** What needs to be done **
Below are some records. Retype exactly the lines from the one containing "algunos riesgos como" through the one containing "kan alla utöva", both included, skipping every picture.

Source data
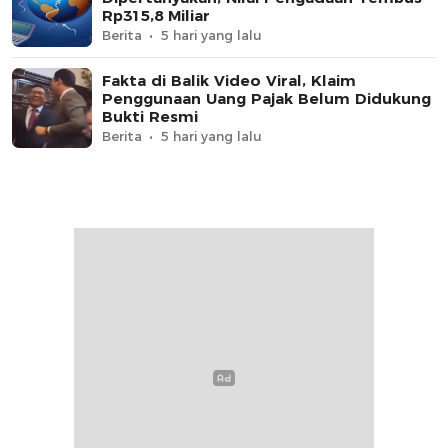
Rp315,8 Miliar
Berita
5 hari yang lalu
Fakta di Balik Video Viral, Klaim
Penggunaan Uang Pajak Belum Didukung
Bukti Resmi
Berita
5 hari yang lalu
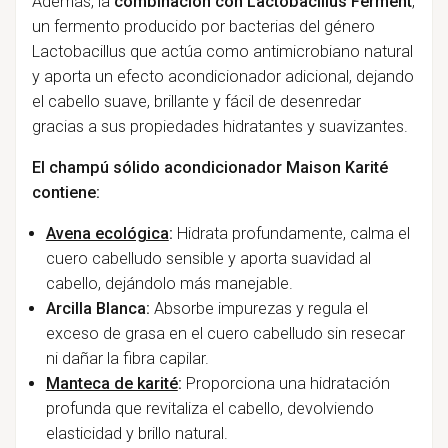
Además, la
combinación con Lactobacillus Ferment
,
un fermento producido por bacterias del género
Lactobacillus que actúa como antimicrobiano natural
y aporta un efecto acondicionador adicional, dejando
el cabello suave, brillante y fácil de desenredar
gracias a sus propiedades hidratantes y suavizantes.
El champú sólido acondicionador Maison Karité
contiene:
Avena ecológica
:
Hidrata profundamente, calma el
cuero cabelludo sensible y aporta suavidad al
cabello, dejándolo más manejable.
Arcilla Blanca:
Absorbe impurezas y regula el
exceso de grasa en el cuero cabelludo sin resecar
ni dañar la fibra capilar.
Manteca de karité
:
Proporciona una hidratación
profunda que revitaliza el cabello, devolviendo
elasticidad y brillo natural.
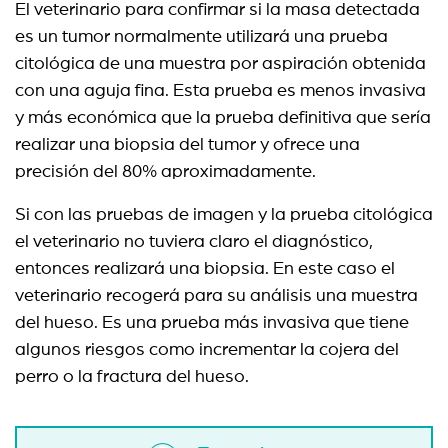
El veterinario para confirmar si la masa detectada
es un tumor normalmente utilizará una prueba
citológica de una muestra por aspiración obtenida
con una aguja fina. Esta prueba es menos invasiva
y más económica que la prueba definitiva que sería
realizar una biopsia del tumor y ofrece una
precisión del 80% aproximadamente.
Si con las pruebas de imagen y la prueba citológica
el veterinario no tuviera claro el diagnóstico,
entonces realizará una biopsia. En este caso el
veterinario recogerá para su análisis una muestra
del hueso. Es una prueba más invasiva que tiene
algunos riesgos como incrementar la cojera del
perro o la fractura del hueso.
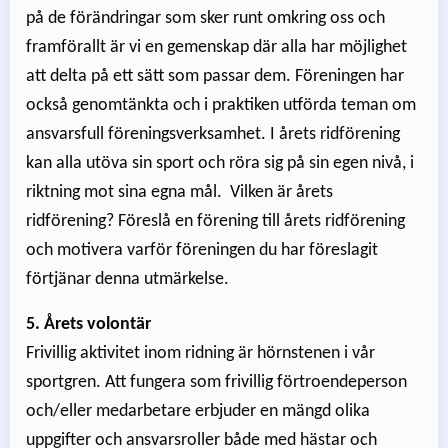
på de förändringar som sker runt omkring oss och
framförallt är vi en gemenskap där alla har möjlighet
att delta på ett sätt som passar dem. Föreningen har
också genomtänkta och i praktiken utförda teman om
ansvarsfull föreningsverksamhet. I årets ridförening
kan alla utöva sin sport och röra sig på sin egen nivå, i
riktning mot sina egna mål. Vilken är årets
ridförening? Föreslå en förening till årets ridförening
och motivera varför föreningen du har föreslagit
förtjänar denna utmärkelse.
5. Årets volontär
Frivillig aktivitet inom ridning är hörnstenen i vår
sportgren. Att fungera som frivillig förtroendeperson
och/eller medarbetare erbjuder en mängd olika
uppgifter och ansvarsroller både med hästar och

** Task output **
algunos riesgos como incrementar la cojera del
perro o la fractura del hueso.
på de förändringar som sker runt omkring oss och
framförallt är vi en gemenskap där alla har möjlighet
att delta på ett sätt som passar dem. Föreningen har
också genomtänkta och i praktiken utförda teman om
ansvarsfull föreningsverksamhet. I årets ridförening
kan alla utöva sin sport och röra sig på sin egen nivå, i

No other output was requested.